Set up a VPN
MARTYN CASSERLY reveals how to set up and use a VPN on your Android smartphone or tablet
Virtual Private Networks (VPNs) are a useful way to protect yourself from digital snoopers, as well as accessing forms of entertainment previously unavailable in your country.
With most of us now conducting the majority of our online lives via smartphones and tablets, it’s good to know that there are a number of VPN apps and
services such as NordVPN and ExpressVPN available for Android. We show you how to get one up and running on your device.
What is a VPN?
As the name suggests, a Virtual Private Network is a software-based connection between two points which encrypts all data sent and received. People often use VPNs to create ‘private tunnels’ that allow them to use public Wi-Fi spots, hotel connections, or other potentially unsecure networks without the threat of hackers stealing their information.
Another benefit of VPNs is that they disguise the location of your computer and can make it look like you’re logging in from Budapest when you’re in fact sitting in a coffee shop in Brixton.
This can be useful in a couple of ways, firstly in that it provides you a level of privacy because it’s much harder to track your online activities, and secondarily because it means you can circumvent regional restrictions on services like Netflix.
Choosing a VPN
Getting a VPN up and running on your Android device is very easy. First of all, you’ll need to choose one to download. There two main types of service available – free or subscription based.
While free might sound more tempting, there are some risks involved where research has found some to be less secure than you might hope. That being said, if you find the right one then it’s a good way to get started with Virtual Private Networks.

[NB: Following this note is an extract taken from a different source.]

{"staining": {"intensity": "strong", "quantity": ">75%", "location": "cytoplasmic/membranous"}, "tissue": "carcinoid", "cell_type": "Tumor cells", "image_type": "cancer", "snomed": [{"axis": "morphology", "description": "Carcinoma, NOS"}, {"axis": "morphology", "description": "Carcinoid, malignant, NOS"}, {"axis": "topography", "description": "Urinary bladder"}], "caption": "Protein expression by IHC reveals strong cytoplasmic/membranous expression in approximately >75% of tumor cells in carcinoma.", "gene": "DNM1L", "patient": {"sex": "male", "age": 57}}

Our preferred route is that of a paid service. While it might cost you money, we think the security and performance is often better than the free alternatives, plus most of them usually offer trial versions. For this article we’ll use ExpressVPN ( fave.
co/2vPq5a9), but the setup and user experience will be very similar on other VPN apps.
Setting up the VPN
Go to the Google Play Store and search for Express VPN. Download the app and then tap the Open button when the installation process has been completed. You’ll need to set up an account, so choose the Free Trial option and enter your details. This will last for 30 days, during which time you have access to all the services on offer. After that you’ll need to pay either £9 per month or £70 per year to continue using the app.
Most paid VPNs cover multiple devices, and in the case of Express VPN you can use the service simultaneously on a combination of three smartphones, tablets, or PCs. You may be asked to configure your VPN, but this only requires tapping the OK button and then agreeing to the Connection request as the process is mostly automated.
A final option is to let the VPN share crash reports and other technical data to the developers. You can tap Allow if you’re happy to send this information, but there’s also a Don’t Allow option just below.
With the account created you can now start your adventures in Virtual Private Networks.
Using the VPN
There’s not a hell of a lot to do when it comes to actually using a VPN on your device, as you tend to set
it and forget it. Open the app and you’ll be presented with a minimalist layout dominated with a big button in the centre. As you might guess, this turns the VPN on and off. Beneath it you’ll find a section stating where your current server is located. This can be changed by tapping on the Choose Location button.
The latter is important if you want to watch things like Netflix from other countries, as you simply select a server based in that location. It’s also handy if you find that your connection is slow, as sometimes a particular server can experience problems due to heavy traffic or technical issues.
When you’re in the list of servers you can also test how fast the connection is by tapping the speed dial shaped icon in the upper right corner. This opens up the option to test the Ping rate. Essentially this measures how long a signal takes to leave the
device, reach the server, and then return. It’s only really important in things like online gaming where you need instant responses to commands, but for watching videos or general browsing it’s not something you’ll need to worry about.
Most VPNs will offer a default server, and this will usually be the best available at the time. When you’re happy with the choice, tap the On/Off button and the VPN will kick into action.
Now you’re free to use your normal browser, in the knowledge that any activities are hidden from prying eyes. In the notification bar you’ll see the icon of a key, which represents that the VPN is running and encrypting your connection.
Of course, if you log onto Facebook or YouTube then the sites themselves will know it’s you and record your actions, but for surfing and general
online entertainment you’re practically anonymous. You might notice a slow-down in the speed of your connection, which is inevitable due to the encryption and rerouting of your data, but hopefully it should be only minimal.
If you do find it too slow, then try switching servers. Otherwise you can restrict the use of the VPN to only certain activities that you want to remain private, or for catching up on Season 3 of TheExpanse.
When you’re finished, go back to the app and tap the On/Off button once more and your handset will revert back to its normal connection.